Maybe it would be better to see the airports on a map though? With a simple web search we can find a csv file with the latitudes and longitudes of all the airports of the world in it and csv files are usually very easy to import into PowerPivot. However, in this case there are a few issues with the data that cause problems for PowerPivot if you load it in directly: it contains a lot of airports that don’t have a three-letter IATA code and there are a few cases where the IATA code is duplicated. To clean up the data we can use a new tool from the SQL Azure Labs called Data Explorer which allows us to create automated procedures that clean, transform, filter and perform calculations on data and then load it directly into Excel. For this data, filtering on airports in the US which have a scheduled service and an IATA code avoids the problem:
With this hurdle overcome it is now very simple to plot each airport on a map using another tool from Microsoft Research called Layerscape. Layerscape is an Excel addin that allows you to take spatial data from Excel and visualize it using Microsoft World Wide Telescope; you can find a more detailed explanation of how it can be used with PowerPivot here and here on my blog.

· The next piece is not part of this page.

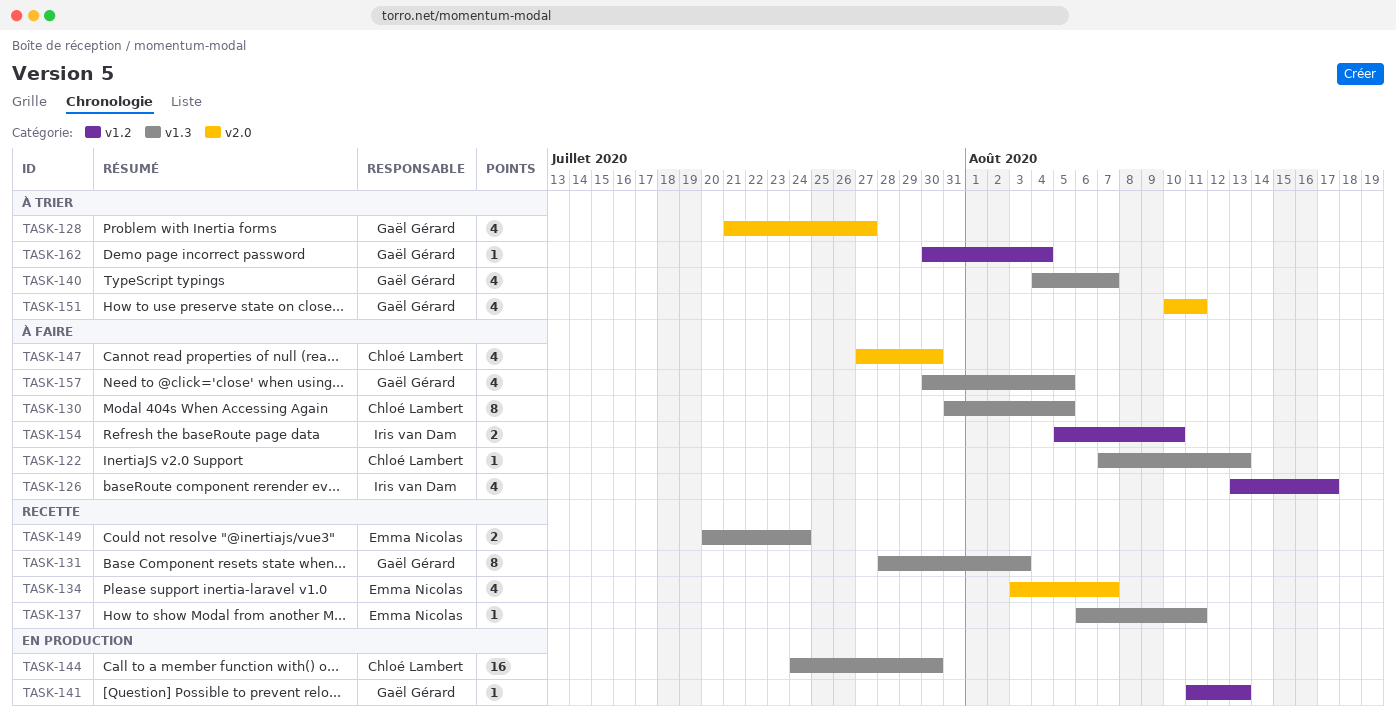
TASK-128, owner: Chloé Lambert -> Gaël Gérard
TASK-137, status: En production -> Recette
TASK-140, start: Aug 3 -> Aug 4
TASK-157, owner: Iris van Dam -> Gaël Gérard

In the screenshot below, the size of the marker used for each airport is related to the number of flights that originate from it:
It’s also very easy to zoom in, pan, tilt and explore your data once it’s in World Wide Telescope – here we can see more detail about the airports in the northwest of the USA with the number of flights now shown through different-sized circles:
What about those flight delays though? We can use the Excel Data Mining Addin to look at this: it makes it very easy to apply a number of machine learning and statistical techniques to data in Excel tables. The ‘Analyze Key Influencers’ functionality (there are good explanations of how to use this here and here) can help to determine what values in our data are associated with departure delays.
It reveals that one or two airlines and airports are by far the worst offenders as far as delayed flights go – but I won’t name them here for obvious reasons! Less controversially, we can see the influence that date had on departure delays, and from the results we can see that the 2011 holiday period was definitely a bad time to travel:
This has been a whirlwind tour of just a few of the tools that are out there that can help you analyze your data in Excel alongside PowerPivot. All of the tools that have been mentioned are capable of much, much more than I’ve had time to show, and there are hundreds of other tools out there from Microsoft and its partners that can be used for similar purposes – using Excel as the platform for your self-service BI opens up limitless possibilities. Hopefully you’ll have seen something to inspire you to look at your data in a new way!
Great blog post with awesome examples.